More discharges from the ED
The 10 team members all volunteered for the job. Several had worked in emergency medicine before, while others have a special interest in patient flow or in observation medicine.

One important way the team has improved throughput is by significantly increasing the number of patients who never end up tying up a floor bed in the first place. Not only are the team’s hospitalist and midlevel able to
round on boarded ED patients more than two hours earlier on average, but they also significantly increased the percentage of admitted patients discharged directly from the ED. (See “Before and after, below.”)

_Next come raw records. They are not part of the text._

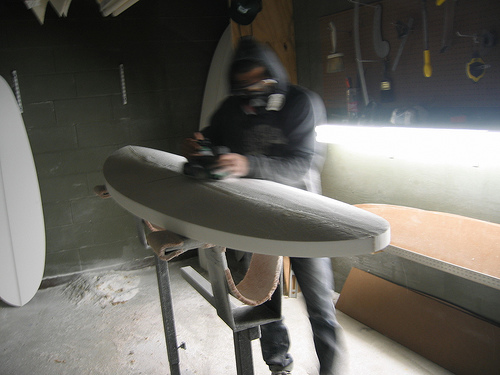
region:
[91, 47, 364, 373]
man working on surboard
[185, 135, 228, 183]
electric sander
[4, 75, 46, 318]
surfboard against the wall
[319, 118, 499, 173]
light above the work area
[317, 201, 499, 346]
work area behind the man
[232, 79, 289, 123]
protective mask man is wearing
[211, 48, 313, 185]
hooded jacket man is wearing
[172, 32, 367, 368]
this is a person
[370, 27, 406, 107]
a tool hanging on the wall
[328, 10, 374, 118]
a tool hanging on the wall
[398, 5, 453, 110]
a tool hanging on the wall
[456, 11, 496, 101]
a tool hanging on the wall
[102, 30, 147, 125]
a tool hanging on the wall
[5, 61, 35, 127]
a tool hanging on the wall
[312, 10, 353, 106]
a tool hanging on the wall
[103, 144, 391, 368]
surfboard lifted onto frame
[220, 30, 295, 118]
person with eyes, nose and head covered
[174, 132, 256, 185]
hands holding black sander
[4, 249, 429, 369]
gray floor covered with dust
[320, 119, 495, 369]
light shining over cushioned bench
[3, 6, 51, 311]
white surfboard leaning against wall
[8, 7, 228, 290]
dark cinder-block wall with metal strips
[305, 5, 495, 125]
tools hanging on dark wall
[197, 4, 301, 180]
person in front of surfboard and yellow panel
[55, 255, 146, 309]
pile of white dust on floor near wall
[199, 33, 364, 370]
A man is wearing a mask.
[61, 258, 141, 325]
A pile of dust near the wall.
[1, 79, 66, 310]
A white surfboard leaned up against the wall.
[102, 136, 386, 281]
A surfboard being made in a shop.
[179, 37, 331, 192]
The man is wearing a black sweater.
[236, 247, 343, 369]
The man is wearing black pants.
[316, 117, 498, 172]
A tube light is lighting the room.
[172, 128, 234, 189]
The man is using a sander on the surfboard.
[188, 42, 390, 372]
The man is holding a sander with two hands.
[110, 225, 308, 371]
The surfboard in on top of a stand.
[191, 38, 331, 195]
the hoodie is black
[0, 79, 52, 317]
surfboard on the wall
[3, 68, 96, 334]
surfboard on the wall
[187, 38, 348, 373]
A person with a respirator on and black hoodie.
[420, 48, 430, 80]
Long yellow handle on a tool hanging on wall.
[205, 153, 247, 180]
Left hand on a man sanding.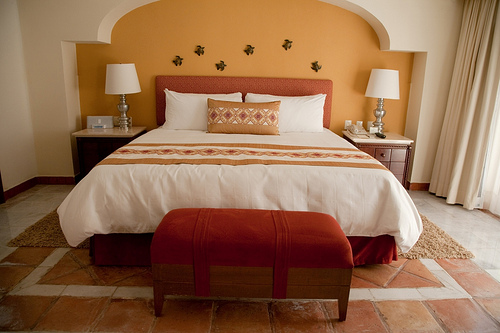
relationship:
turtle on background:
[172, 56, 184, 67] [82, 15, 415, 84]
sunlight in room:
[175, 40, 492, 300] [1, 10, 497, 331]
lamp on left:
[364, 68, 400, 133] [349, 56, 415, 180]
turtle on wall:
[172, 56, 184, 67] [82, 15, 415, 84]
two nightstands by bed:
[19, 122, 415, 187] [52, 66, 403, 253]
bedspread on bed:
[46, 117, 384, 232] [52, 66, 403, 253]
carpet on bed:
[410, 231, 485, 267] [52, 66, 403, 253]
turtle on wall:
[172, 56, 184, 67] [25, 0, 487, 74]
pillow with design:
[206, 92, 289, 139] [194, 106, 275, 129]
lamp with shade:
[102, 59, 143, 133] [99, 59, 142, 103]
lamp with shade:
[358, 61, 405, 132] [360, 65, 405, 112]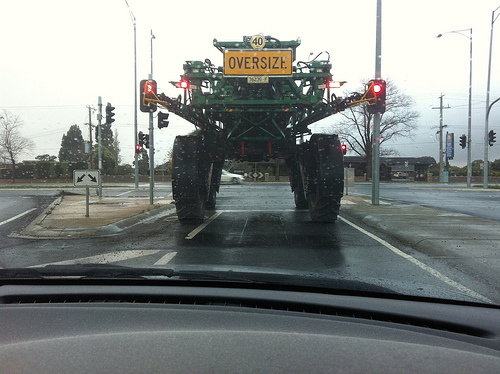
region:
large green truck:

At the same time, the percentage of patients being transferred to a medicine floor but then discharged less than eight hours later decreased by nearly the same amount. According to Dr. Chadaga, that hasn’t affected the rate of people returning to the ED within 48 hours.

The key lesson she has learned from the innovation is that its organization and management are never finished. Instead, it needs to constantly evolve as hospital needs change.

The current discussion, Dr. Chadaga notes, is whether the observation unit should be expanded and, if so, whether the hospital medicine ED team will still oversee it.” We are looking at whether the observation unit should be its own service,” she explains, because “we are always going to take care of boarded patients.”

Deborah Gesensway is a freelance writer who covers U.S. health care from Toronto.